## ENTRIES PROVIDED
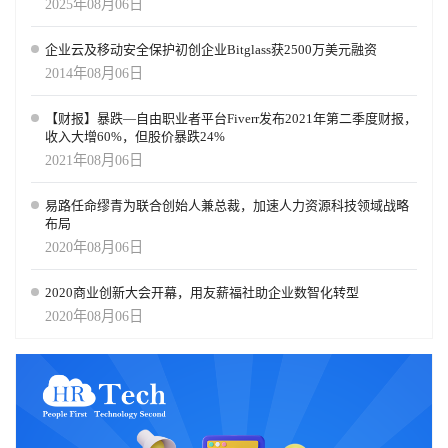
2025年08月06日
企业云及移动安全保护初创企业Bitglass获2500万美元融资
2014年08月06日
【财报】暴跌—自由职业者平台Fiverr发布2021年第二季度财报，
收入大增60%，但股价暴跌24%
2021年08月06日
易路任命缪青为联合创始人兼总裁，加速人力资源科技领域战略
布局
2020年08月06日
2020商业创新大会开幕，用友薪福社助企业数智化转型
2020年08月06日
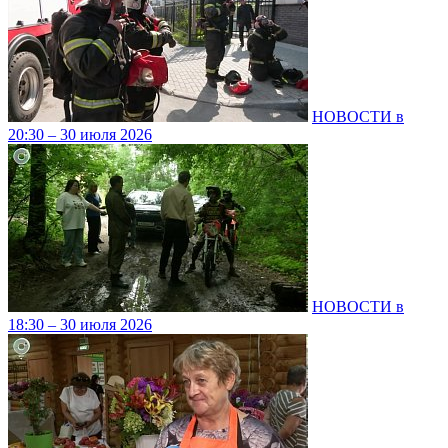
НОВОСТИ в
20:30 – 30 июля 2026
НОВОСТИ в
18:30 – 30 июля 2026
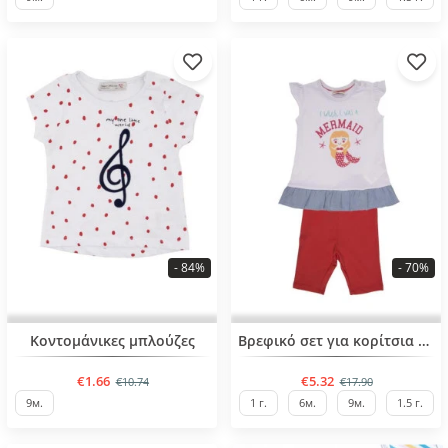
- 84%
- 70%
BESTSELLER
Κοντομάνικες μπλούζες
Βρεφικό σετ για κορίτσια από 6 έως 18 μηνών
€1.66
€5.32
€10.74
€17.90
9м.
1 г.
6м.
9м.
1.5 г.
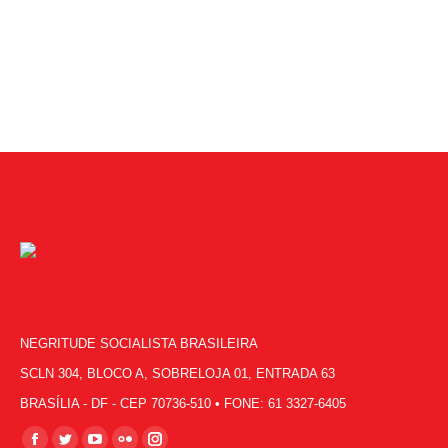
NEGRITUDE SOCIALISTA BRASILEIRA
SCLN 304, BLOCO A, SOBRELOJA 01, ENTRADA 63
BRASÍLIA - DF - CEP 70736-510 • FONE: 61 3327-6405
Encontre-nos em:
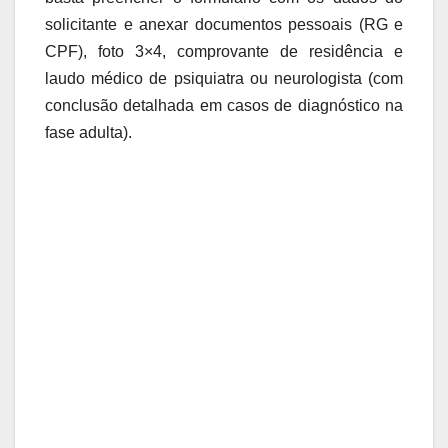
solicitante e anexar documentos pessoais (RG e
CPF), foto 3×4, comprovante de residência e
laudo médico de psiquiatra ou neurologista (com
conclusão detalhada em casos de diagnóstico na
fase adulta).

## ABOUT THIS TASK
The listing is to be repeated word for word, with all pictures omitted.

## WRITTEN RESPONSE
2025年08月06日
企业云及移动安全保护初创企业Bitglass获2500万美元融资
2014年08月06日
【财报】暴跌—自由职业者平台Fiverr发布2021年第二季度财报，
收入大增60%，但股价暴跌24%
2021年08月06日
易路任命缪青为联合创始人兼总裁，加速人力资源科技领域战略
布局
2020年08月06日
2020商业创新大会开幕，用友薪福社助企业数智化转型
2020年08月06日
НОВОСТИ в
20:30 – 30 июля 2026
НОВОСТИ в
18:30 – 30 июля 2026
- 84%
- 70%
BESTSELLER
Κοντομάνικες μπλούζες
Βρεφικό σετ για κορίτσια από 6 έως 18 μηνών
€1.66
€5.32
€10.74
€17.90
9м.
1 г.
6м.
9м.
1.5 г.
NEGRITUDE SOCIALISTA BRASILEIRA
SCLN 304, BLOCO A, SOBRELOJA 01, ENTRADA 63
BRASÍLIA - DF - CEP 70736-510 • FONE: 61 3327-6405
Encontre-nos em:
solicitante e anexar documentos pessoais (RG e
CPF), foto 3×4, comprovante de residência e
laudo médico de psiquiatra ou neurologista (com
conclusão detalhada em casos de diagnóstico na
fase adulta).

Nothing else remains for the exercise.